Is it really that bad if vegan dishes cost almost as much as meat?

Reading time: 3 minutes

When you cook your own food, it really doesn’t cost much to be vegan. Unless you’re doing your weekly shopping at Planet Organic for maple-glazed tempeh and Raw Health crackers, you can very easily whip up a three-course meal for five cents.

So why do restaurants insist on charging the same price for vegan dishes as for meat dishes? Surely a cauliflower ‘steak’ can’t cost the same as a real cut of beef to produce?

Vegan restaurants also don’t tend to give out food (unless you’ve been to a vegetarian curry or an Ethiopian restaurant which are usually excellent value for money).

Who wants to pay £14 for a piece of cauliflower?

Expensive vegan dishes

Pub chain Young’s has been criticized for charging £14 for its cauli steaks – the same price as its Aberdeen Angus steak.

Knowing that a whole cauliflower costs around £1, this seems ridiculous.

Restaurants tend to cut 70% gross profit on ingredient costs to cover labor, rent, etc., leaving them with about 10% actual profit.

But Twitter had none of that on the cauliflower, with many accusing the channel of trying to cash in on Veganuary. After Young’s attempted to defend the “premium dish” award, it removed the item from its menu altogether.

But is it really reasonable to demand that vegetable dishes be sold at very low prices – especially if we want them to be taken seriously as a gastronomic option?

Labor has a cost

Chef Chantelle Nicholson told the I paper that although she does not charge the same for meat and vegan dishes, the price is not this radically different.

Its steaks come from a butcher before being processed on site – brined, marinated, grilled, carved and served with a pepper sauce. The eggplant dish served by his restaurant requires much longer preparation.

She says each eggplant is pierced, vacuum-packed in stock before being steamed, cooled and pressed. It is then sliced, pan-fried and caramelized and served with a sesame, ginger, tamari and tofu sauce before being sprinkled with Minestra Nera (a piece of cruciferous greens).

Steak is served at £23, while eggplant is £18. It’s cheaper but no so much cheaper.

The cost of business

“My fixed overheads are the same for everyone: rent, tariffs, electricity, water, gas, waste collection, music license, operating an EPOS system, credit card fees – the list goes on,” she wrote. .

“The cost of the main items – a burger versus an eggplant – is the first difference: the serving of eggplant itself is 25% of the cost of the steak.

“But the cost of ‘labour’ (for lack of a better word) is probably reversed. So why is the cost not the same? The answer is the age-old formula of supply and demand. If the demand at that price level isn’t there, it won’t sell. And restaurants have to sell food to stay in business.
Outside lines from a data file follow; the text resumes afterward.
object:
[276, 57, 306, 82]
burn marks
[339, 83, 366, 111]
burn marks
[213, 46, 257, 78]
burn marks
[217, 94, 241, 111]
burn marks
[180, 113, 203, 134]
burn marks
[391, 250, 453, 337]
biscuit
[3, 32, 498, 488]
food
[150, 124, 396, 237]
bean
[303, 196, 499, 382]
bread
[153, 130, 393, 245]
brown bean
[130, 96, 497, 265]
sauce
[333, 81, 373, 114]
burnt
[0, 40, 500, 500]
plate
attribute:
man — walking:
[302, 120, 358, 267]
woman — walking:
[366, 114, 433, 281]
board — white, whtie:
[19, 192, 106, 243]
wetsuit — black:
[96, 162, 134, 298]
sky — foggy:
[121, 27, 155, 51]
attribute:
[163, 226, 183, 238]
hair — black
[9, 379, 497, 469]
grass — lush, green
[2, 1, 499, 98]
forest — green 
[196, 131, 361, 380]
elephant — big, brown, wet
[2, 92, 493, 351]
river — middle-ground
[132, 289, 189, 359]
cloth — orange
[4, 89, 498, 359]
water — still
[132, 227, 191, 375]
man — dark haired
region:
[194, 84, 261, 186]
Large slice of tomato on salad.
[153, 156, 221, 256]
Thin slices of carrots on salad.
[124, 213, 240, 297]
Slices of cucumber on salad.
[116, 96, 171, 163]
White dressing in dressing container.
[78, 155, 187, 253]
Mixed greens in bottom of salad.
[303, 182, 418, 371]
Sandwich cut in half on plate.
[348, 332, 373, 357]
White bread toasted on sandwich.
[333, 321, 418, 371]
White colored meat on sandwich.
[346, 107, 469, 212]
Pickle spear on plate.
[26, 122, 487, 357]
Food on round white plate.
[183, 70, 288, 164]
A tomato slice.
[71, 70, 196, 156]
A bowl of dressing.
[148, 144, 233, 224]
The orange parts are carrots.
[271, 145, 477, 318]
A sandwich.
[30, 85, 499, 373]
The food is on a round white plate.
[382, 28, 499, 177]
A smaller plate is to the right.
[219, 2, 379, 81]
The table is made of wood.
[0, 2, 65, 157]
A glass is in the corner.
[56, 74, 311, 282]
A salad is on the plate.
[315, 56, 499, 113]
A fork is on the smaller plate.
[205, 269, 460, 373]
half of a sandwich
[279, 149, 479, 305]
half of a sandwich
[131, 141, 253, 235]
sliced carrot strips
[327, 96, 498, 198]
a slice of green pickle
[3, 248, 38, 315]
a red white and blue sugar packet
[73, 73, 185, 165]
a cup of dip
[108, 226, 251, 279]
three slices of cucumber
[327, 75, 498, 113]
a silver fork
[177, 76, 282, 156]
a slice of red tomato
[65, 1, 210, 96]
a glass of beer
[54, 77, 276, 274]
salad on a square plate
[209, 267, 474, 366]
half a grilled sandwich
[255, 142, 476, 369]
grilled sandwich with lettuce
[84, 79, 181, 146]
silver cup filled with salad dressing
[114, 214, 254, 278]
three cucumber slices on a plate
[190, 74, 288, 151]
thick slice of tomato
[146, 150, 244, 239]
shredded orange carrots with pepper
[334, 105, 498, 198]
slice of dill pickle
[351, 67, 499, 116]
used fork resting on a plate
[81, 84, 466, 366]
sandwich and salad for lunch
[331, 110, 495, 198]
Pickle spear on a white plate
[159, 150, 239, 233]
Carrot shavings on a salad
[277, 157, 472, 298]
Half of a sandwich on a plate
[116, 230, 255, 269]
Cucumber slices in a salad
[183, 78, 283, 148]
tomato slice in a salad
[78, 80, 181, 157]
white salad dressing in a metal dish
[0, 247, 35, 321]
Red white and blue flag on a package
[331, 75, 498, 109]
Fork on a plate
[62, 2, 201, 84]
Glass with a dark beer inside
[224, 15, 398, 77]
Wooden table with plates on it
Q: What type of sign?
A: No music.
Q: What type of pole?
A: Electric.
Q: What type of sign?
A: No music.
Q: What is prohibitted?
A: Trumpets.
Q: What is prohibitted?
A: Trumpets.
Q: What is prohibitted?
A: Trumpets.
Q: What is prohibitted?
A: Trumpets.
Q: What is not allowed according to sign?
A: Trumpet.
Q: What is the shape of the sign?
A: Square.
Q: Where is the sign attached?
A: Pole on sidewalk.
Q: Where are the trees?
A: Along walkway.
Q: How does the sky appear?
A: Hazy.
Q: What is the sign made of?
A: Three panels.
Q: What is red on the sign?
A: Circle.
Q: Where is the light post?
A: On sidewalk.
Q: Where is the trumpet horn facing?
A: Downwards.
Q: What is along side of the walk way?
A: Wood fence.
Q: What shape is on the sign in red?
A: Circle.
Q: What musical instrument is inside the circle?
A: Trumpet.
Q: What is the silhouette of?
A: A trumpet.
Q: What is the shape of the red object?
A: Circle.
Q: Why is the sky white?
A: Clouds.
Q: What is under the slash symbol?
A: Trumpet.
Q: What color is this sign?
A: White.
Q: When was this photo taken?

In other words, not enough of us are willing to spend on vegetables to make it worth many restaurants charging the same.

Pay for quality

You must be willing to pay for quality

Many of us would swell at the thought of paying even £18 for a vegan dish, let alone more. But perhaps higher prices indicate that vegan food is taken more seriously. Gone are the days when the only vegan options were a side salad and a plate of fries. Now, most respectable establishments have a suitable vegan option that is as popular as meat, fish or vegetarian dishes.

If vegan options were significantly cheaper, people might question the quality – which is exactly what we do not do to want. Veganism should be considered a viable culinary option and not just an alternative. In an ideal world, omnivores would be tempted to choose a vegan dish simply because it looks more delicious than a meat-based one – which is how more people switch for good.

It’s fair to complain about overpriced vegan food when it’s substandard and boring (as we imagine a boring slice of cauliflower can be!), but in healthier establishments, comparable prices don’t maybe not such a negative thing after all.